La epilepsia se manifiesta durante el periodo de sueño de algunos pacientes, quienes se despiertan sobresaltados gritando con convulsiones. La enfermedad se conoce además porque quienes la padecen sin querer pierden el equilibrio, caen, se muerden la lengua, pierden el control de sus esfínteres y presentan salivación excesiva.

Hay diferentes variantes de esta enfermedad, en algunos casos hay ausencia mental sin convulsión. Contrario a lo que muchos pensarían, no sólo se presentan crisis en el día, pues hay casos de epilepsia nocturna. Este trastorno es netamente neurológico, las personas sufren por crisis de nervios y pierden el control y la motricidad por la hiperactivación de distintos grupos neuronales.

El estrés y la luz forman parte de los estímulos del entorno que favorecen las crisis epilépticas nocturnas, pero es precisamente la hipersensibilidad en las neuronas lo que hace que se activen en rangos totalmente fuera de lo normal, ocasionando los síntomas que muchas veces se disparan también por traumatismos, tumores o agresiones al sistema nervioso.

Crisis convulsivas

Las convulsiones se deben a la distensión y contracción de los músculos, lo cual ocurre de forma abrupta y repetitiva, sin ningún tipo de control. A veces vienen acompañadas de pérdida de la conciencia, seguido de lesiones e inmovilidad. El cuadro varía de acuerdo con la condición del paciente, la zona cerebral involucrada y el nivel de la crisis.

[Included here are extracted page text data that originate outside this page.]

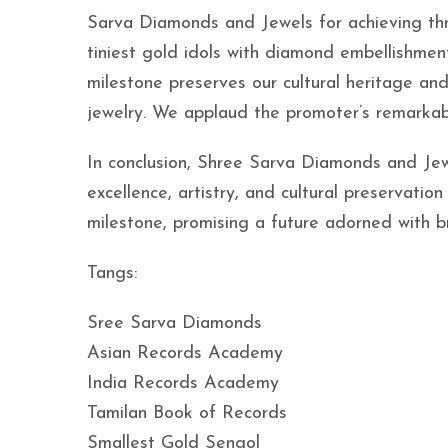
Sarva Diamonds and Jewels for achieving thre
tiniest gold idols with diamond embellishmen
milestone preserves our cultural heritage a
jewelry. We applaud the promoter’s remarkabl
In conclusion, Shree Sarva Diamonds and Jew
excellence, artistry, and cultural preservati
milestone, promising a future adorned with br
Tangs:
Sree Sarva Diamonds
Asian Records Academy
India Records Academy
Tamilan Book of Records
Smallest Gold Sengol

La epilepsia nocturna en adultos irrumpe en instantes de sueño, pueden ser una o varias crisis pero de leve duración. La persona puede o no despertarse por las convulsiones, también hay movimientos bruscos en brazos y piernas, por ello hay quienes padecen de insomnio y se mantienen con fatiga durante el día, pues su sueño no es reparador.

Los síntomas de la epilepsia nocturna se detectan mediante el aura o sensaciones previas antes de brote como hormigueos, vértigo, dificultad para respirar y alucinaciones. Aunque no es una enfermedad muy conocida, ha sido diagnosticada con mayor frecuencia la epilepsia infantil nocturna, pues la tasa de prevalencia se concentra en los niños y en los adolescentes, por ello recomiendan seguir un tratamiento para evitar la reincidencia en la etapa adulta.

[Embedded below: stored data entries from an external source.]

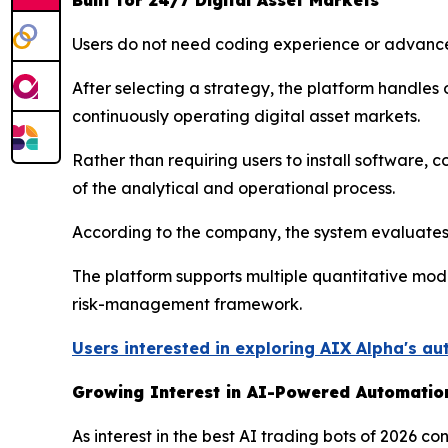
Built for 24/7 Digital Asset Markets
Users do not need coding experience or advance
After selecting a strategy, the platform handle
continuously operating digital asset markets.
Rather than requiring users to install software,
of the analytical and operational process.
According to the company, the system evaluates 
The platform supports multiple quantitative mod
risk-management framework.
Users interested in exploring AIX Alpha's au
Growing Interest in AI-Powered Automatio
As interest in the best AI trading bots of 2026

Curiosamente, esta enfermedad se diagnostica a destiempo, ya que muchas personas durante el sueño no están conscientes de las crisis y son atribuidas a la posibilidad de que sean sonámbulos o a que tengan pesadillas. En todo caso, las descargas neuronales siguen ocurriendo por la hipersensibilidad en el cerebro. Justo en la fase de sueño la actividad cerebral es variable y fluctúa de acuerdo con los ciclos, sujetos a las ondas. El lóbulo frontal es la parte del cerebro más involucrada en dichas descargas, aunque no se descarta que otras zonas sean las responsables de este desequilibrio neuronal.

La epilepsia nocturna se divide a su vez en rolándica  (las crisis motoras son parciales, pues la persona se levanta y hace ruidos) y la frontal nocturna autosómica dominante (ocasionada por la mutación del gen CHRNA4, con convulsiones en las extremidades y en el tronco).